* [Exercise tasks]
1/ Do these statements agree with the excerpt on the history of consumption? Answer each with yes or no, and quote the words from the excerpt that decide it.
(a) Attempts to boost sales multiplied in Britain in the late 18th century.
(b) The greater food variety in late 19th-century Britain also brought durable items to the mass of people.
(c) The shops and department stores of the late 19th century served people of every social class.
2/ Answer each question from the excerpt on the history of consumption.
(a) Which historians wrote of the "slow unleashing of the acquisitive instincts"?
(b) Which useful household items might poorer people have acquired?
(c) Before food variety reached the average person in late 19th-century Britain, what would that person have lived on?
3/ Output the passage from the excerpt on the history of consumption that begins at the words "Quite the reverse: Frugality" and stops after "the very rich.".

### Selected excerpt

People, of course, have always “consumed” the necessities of life — food, shelter, clothing — and have always had to work to get them or have others work for them, but there was little economic motive for increased consumption among the mass of people before the 20th century.
Quite the reverse: Frugality and thrift were more appropriate to situations where survival rations were not guaranteed. Attempts to promote new fashions, harness the “propulsive power of envy,” and boost sales multiplied in Britain in the late 18th century. Here began the “slow unleashing of the acquisitive instincts,” write historians Neil McKendrick, John Brewer, and J.H. Plumb in their influential book on the commercialization of 18th-century England, when the pursuit of opulence and display first extended beyond the very rich.
But, while poorer people might have acquired a very few useful household items — a skillet, perhaps, or an iron pot — the sumptuous clothing, furniture, and pottery of the era were still confined to a very small population. In late 19th-century Britain a variety of foods became accessible to the average person, who would previously have lived on bread and potatoes — consumption beyond mere subsistence. This improvement in food variety did not extend durable items to the mass of people, however. The proliferating shops and department stores of that period served only a restricted population of urban middle-class people in Europe, but the display of tempting products in shops in daily public view was greatly extended — and display was a key element in the fostering of fashion and envy.

######
### Stored data

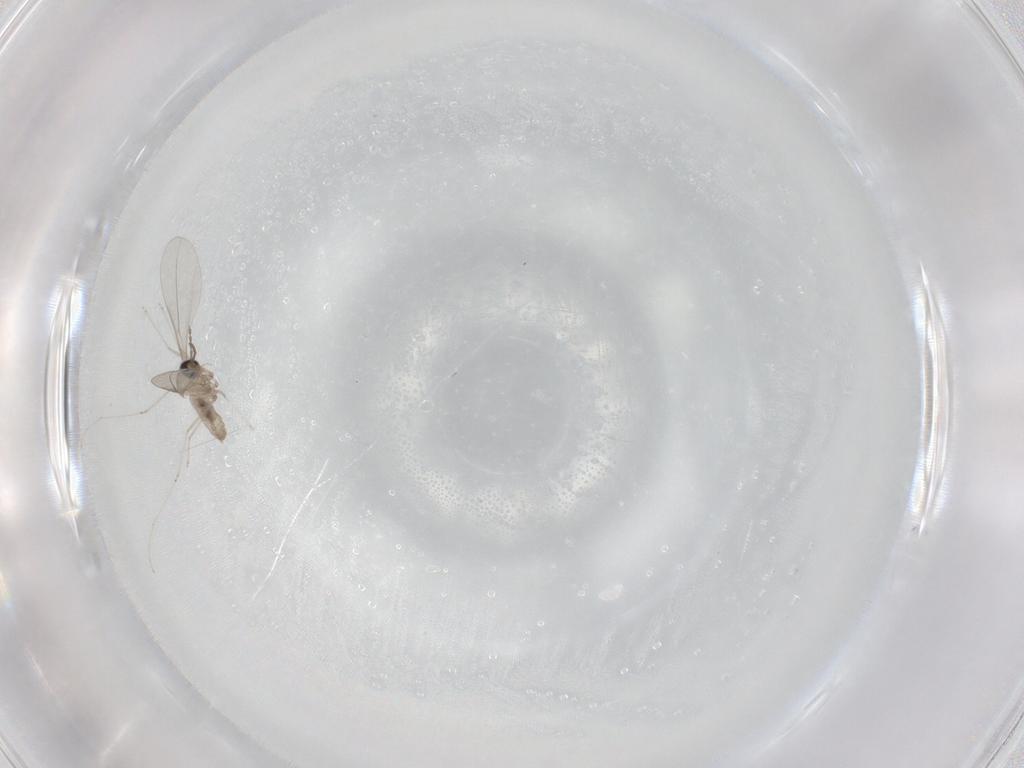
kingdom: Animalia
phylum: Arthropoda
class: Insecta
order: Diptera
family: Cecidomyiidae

######

* [Exercise solutions]
1/
(a) Yes: "Attempts to promote new fashions, harness the “propulsive power of envy,” and boost sales multiplied in Britain in the late 18th century."
(b) No: "This improvement in food variety did not extend durable items to the mass of people, however."
(c) No: "served only a restricted population of urban middle-class people in Europe"

2/
(a) Neil McKendrick, John Brewer, and J.H. Plumb
(b) A skillet, perhaps, or an iron pot
(c) Bread and potatoes

3/
Quite the reverse: Frugality and thrift were more appropriate to situations where survival rations were not guaranteed. Attempts to promote new fashions, harness the “propulsive power of envy,” and boost sales multiplied in Britain in the late 18th century. Here began the “slow unleashing of the acquisitive instincts,” write historians Neil McKendrick, John Brewer, and J.H. Plumb in their influential book on the commercialization of 18th-century England, when the pursuit of opulence and display first extended beyond the very rich.